The tour followed the release of the group’s album Goats Head Soup on 31 August. It began at the Stadthalle in Vienna, Austria on 1 September. It then saw, in large halls to mid-sized arenas, West Germany, England (including four shows at the Empire Pool in London), Scotland, Switzerland, Denmark, Sweden, The Netherlands, and Belgium, finishing on 19 October with the band’s fourth entry into and thirteenth show in West Germany, at the Deutschlandhalle in West Berlin, which would turn out to be Mick Taylor’s last live performance with the Stones as a member of the band.
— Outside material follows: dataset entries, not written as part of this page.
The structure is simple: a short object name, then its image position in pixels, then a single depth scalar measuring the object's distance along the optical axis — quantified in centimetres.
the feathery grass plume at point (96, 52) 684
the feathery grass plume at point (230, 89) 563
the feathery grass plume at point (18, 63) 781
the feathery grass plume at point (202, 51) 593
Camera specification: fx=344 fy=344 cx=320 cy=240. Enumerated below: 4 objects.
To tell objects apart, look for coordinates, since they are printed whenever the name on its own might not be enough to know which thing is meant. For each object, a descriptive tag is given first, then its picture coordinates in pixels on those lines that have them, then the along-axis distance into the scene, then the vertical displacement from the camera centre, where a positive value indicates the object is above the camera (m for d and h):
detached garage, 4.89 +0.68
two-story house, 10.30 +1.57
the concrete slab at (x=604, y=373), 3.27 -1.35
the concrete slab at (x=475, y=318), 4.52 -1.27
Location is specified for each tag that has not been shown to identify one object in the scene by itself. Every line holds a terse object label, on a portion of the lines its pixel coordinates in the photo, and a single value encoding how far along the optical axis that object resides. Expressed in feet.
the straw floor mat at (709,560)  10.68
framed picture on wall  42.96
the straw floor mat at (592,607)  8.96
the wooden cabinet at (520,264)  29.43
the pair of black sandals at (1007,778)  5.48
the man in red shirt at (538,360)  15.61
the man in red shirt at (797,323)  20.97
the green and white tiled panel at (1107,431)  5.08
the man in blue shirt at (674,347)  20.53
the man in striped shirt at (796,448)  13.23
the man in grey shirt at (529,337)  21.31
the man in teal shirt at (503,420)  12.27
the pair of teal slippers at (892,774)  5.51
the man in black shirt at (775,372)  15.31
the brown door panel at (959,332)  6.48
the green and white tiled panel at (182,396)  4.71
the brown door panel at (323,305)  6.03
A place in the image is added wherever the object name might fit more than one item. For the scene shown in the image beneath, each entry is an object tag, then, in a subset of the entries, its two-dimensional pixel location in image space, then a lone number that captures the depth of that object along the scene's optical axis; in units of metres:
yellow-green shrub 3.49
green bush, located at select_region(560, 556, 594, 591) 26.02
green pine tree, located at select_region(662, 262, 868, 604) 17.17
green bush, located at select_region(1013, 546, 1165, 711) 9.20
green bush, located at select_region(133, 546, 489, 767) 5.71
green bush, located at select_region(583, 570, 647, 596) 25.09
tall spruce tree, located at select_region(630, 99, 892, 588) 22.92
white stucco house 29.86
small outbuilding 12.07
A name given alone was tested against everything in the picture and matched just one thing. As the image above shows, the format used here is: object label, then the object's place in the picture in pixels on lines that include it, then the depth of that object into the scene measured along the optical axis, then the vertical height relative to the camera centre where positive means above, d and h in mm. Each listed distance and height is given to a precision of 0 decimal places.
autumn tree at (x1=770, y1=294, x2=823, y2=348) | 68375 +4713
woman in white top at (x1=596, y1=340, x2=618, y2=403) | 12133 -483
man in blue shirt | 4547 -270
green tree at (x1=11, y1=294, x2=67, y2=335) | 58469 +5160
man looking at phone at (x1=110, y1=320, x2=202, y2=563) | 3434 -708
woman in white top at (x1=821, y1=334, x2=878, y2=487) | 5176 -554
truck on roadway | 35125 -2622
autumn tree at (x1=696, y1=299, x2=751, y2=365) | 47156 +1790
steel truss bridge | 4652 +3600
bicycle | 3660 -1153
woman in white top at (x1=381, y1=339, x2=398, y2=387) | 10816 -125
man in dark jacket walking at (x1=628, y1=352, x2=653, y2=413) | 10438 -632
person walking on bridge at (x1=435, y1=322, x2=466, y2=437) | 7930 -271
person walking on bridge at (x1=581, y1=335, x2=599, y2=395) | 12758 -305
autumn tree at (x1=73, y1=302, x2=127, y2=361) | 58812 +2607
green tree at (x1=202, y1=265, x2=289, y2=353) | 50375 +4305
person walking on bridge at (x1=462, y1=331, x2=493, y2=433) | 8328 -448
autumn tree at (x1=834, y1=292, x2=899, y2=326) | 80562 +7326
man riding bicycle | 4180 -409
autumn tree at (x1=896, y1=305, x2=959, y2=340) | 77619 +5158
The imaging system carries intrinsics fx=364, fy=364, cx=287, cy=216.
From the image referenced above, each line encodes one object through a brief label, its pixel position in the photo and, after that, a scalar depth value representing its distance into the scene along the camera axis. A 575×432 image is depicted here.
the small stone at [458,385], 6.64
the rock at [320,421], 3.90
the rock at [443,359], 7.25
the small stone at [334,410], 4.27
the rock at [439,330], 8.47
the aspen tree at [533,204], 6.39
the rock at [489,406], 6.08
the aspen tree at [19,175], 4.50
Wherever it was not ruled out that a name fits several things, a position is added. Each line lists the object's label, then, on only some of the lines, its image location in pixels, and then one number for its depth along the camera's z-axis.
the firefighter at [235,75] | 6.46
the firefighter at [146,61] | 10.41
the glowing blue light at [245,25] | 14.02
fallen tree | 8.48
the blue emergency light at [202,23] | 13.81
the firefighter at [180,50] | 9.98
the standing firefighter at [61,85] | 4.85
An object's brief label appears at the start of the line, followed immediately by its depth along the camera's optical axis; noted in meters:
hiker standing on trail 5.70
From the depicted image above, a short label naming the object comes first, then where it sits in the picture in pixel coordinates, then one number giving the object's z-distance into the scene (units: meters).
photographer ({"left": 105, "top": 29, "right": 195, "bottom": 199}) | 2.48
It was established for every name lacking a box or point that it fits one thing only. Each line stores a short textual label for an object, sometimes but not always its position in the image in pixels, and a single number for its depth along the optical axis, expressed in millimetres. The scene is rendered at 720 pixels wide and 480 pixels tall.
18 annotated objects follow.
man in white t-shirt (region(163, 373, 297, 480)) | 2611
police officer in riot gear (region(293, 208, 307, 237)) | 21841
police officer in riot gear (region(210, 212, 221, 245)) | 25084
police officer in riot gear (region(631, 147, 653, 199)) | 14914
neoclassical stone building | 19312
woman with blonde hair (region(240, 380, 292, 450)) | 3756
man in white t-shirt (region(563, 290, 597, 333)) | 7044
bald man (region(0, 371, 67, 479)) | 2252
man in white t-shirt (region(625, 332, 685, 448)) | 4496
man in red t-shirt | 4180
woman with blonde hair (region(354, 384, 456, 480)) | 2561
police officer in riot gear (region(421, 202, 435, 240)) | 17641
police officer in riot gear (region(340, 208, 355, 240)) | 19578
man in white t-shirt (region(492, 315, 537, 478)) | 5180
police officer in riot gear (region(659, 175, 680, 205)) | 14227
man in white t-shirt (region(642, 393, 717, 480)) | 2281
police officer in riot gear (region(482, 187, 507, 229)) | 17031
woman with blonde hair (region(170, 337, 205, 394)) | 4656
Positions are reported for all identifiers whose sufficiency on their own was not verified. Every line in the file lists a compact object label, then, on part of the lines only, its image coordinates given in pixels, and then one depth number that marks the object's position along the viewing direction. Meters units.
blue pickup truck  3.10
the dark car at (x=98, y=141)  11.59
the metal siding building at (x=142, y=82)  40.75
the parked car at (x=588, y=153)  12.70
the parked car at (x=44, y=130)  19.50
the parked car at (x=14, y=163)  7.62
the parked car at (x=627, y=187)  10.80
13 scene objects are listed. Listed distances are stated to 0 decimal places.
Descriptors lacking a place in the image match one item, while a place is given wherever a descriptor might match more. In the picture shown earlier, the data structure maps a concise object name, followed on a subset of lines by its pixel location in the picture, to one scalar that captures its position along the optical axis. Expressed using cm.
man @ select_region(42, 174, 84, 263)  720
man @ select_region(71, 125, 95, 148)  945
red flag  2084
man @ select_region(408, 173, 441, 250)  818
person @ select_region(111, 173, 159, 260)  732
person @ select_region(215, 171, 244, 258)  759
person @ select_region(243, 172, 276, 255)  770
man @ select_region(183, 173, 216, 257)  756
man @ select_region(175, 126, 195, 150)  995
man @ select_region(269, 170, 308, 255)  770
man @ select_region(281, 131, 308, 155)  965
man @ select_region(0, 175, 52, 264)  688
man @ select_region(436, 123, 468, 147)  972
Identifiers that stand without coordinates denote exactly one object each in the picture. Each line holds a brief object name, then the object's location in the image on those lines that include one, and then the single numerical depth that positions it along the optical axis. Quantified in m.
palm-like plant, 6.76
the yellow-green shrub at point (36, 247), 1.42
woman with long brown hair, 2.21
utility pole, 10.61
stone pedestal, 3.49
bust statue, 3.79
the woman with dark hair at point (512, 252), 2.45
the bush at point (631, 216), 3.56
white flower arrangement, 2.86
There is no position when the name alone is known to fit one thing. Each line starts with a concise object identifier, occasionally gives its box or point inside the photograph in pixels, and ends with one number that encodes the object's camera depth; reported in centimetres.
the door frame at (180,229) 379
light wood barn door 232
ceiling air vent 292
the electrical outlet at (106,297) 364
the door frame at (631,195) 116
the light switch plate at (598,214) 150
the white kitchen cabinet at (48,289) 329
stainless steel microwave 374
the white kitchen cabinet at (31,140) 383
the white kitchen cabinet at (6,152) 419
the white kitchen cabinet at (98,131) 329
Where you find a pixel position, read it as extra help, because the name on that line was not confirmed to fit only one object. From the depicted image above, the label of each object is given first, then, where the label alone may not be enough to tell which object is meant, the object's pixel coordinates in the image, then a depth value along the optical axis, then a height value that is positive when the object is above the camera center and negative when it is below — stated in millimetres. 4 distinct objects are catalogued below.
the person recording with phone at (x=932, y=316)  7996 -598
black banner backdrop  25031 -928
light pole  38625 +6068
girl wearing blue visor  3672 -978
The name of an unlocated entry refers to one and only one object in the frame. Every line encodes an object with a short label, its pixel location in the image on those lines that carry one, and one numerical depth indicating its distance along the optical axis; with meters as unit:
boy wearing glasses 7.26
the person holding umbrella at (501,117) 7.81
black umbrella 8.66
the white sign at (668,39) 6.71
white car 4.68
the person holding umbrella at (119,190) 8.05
Altogether 42 shows were played in 22 cities, with two shows in a day a commonplace.
This was the Stones’ first trip to Europe since the European Tour 1970, and was part of parallel three-year cycles of touring the United States and Europe.
Without all the ballyhoo, media attention, and jet set hangers-on of the group’s 1972 American Tour, the 1973 European Tour was seen as having less drama — the biggest pending issue was the resolution of Keith Richards and Anita Pallenberg’s 25 June drugs and weapons bust, which hung over them until a 24 October £205 fine from the Great Marlborough Street Magistrates Court resolved it — while showcasing consistently good musicianship.
Songs like “Brown Sugar” and “Gimme Shelter” were well received and Billy Preston’s organ and clavinet added a contemporary and funky edge to the “classic” Stones sound, although the tour’s relatively conventional delineation between rhythm (primarily Richards) and lead guitar (primarily Taylor) parts were later criticised by Richards. By the time of the group’s following Tour of the Americas ’75, Ron Wood would be in the band and Richards’ preferred interweaved approach would be restored.